Conversaciones y Academias darían lugar a los itinerarios de la República de las Letras, una república monárquica que Fumaroli estudia junto a la biografía de sus protagonistas, príncipes admirables, como Nicolas-Claude Fabri de Peiresc, astrónomo, cosmógrafo, físico, zoólogo, naturalista y filólogo, quien renunció a ser autor para promocionar de su propio bolsillo a autores a los que proporcionaba gratuitamente manuscritos y documentos y que tuvo el mérito de convertir a la ciudad de París en la capital de la República de las Letras, arrebatando a Italia la centralidad y el protagonismo. O como Anne-Claude de Thubières, conde de Caylus, militar que veló sus primeras armas a los 15 años en la Guerra de Sucesión española y que, iniciado en el Salón de su madre y más tarde en las Academias de Pintura y de las Inscripciones, decidió consagrarse a las letras como narrador, novelista, dramaturgo, ensayista, traductor, autor de una amplia correspondencia y de un nutrido diario. O como Seroux D’Agincourt, autor de una gigantesca obra que recopilaba mil años de historia de las artes visuales en Europa, que le ocupó 35 años y que no llegó a ver publicada en vida.

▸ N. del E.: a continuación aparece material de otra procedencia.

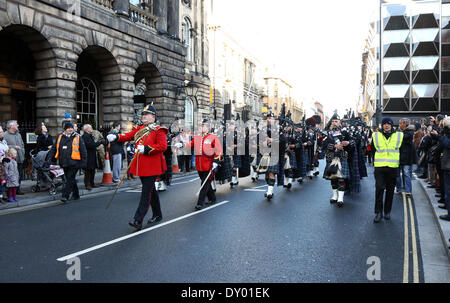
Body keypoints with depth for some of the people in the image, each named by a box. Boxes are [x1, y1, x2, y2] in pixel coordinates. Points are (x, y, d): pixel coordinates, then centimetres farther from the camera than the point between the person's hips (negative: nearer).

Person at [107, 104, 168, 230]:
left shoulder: (159, 130, -7)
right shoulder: (139, 129, 14)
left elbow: (163, 146, -19)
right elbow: (127, 136, 5)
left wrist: (146, 149, -26)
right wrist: (115, 137, -13)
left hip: (152, 167, -7)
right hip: (141, 167, 7)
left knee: (146, 193, -8)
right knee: (151, 190, 18)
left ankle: (138, 221, -8)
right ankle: (157, 215, 32)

Los antiguos y los modernos
Marc Fumaroli sitúa el desarrollo de las Academias y de la República de las Letras en el marco de la querella entre los Antiguos y los Modernos, que activó la dinámica de la pre-Ilustración y de las Luces y que estudió con más profundidad en su obra “Las arañas y las abejas”, que hemos comentado aquí en otra ocasión, querella que el autor sitúa en el marco de la Academia Francesa, la Academia de las Ciencias y la Academia de las Inscripciones.

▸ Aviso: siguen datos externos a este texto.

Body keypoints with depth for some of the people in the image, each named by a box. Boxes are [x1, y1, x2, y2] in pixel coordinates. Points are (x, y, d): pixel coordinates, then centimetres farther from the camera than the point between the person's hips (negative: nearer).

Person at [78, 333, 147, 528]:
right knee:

A pesar de que la República de las Letras fue desapareciendo poco a poco a lo largo del siglo XIX, su influjo llega hasta el siglo XX con el último de sus “príncipes”, Alphonse Dupront, un historiador de la misma generación de Sartre y Aron, testigo de la condena por el papa Pio XI de la doctrina monárquica de Charles Maurras, identificado con marxistas, fascistas y nacionalsocialistas, los tres totalitarismos del siglo. Para Dupront, la Historia no es la que hacen y escriben los vencedores filosóficos, políticos y militares sino otra más esencial, más difícil, más compleja, que escriben y hacen los poetas, filósofos, filólogos, teólogos, clérigos, y cuyo horizonte, como el de la República de las Letras, “rebasa siempre las murallas de la Ciudad y sus finalidades coyunturales”.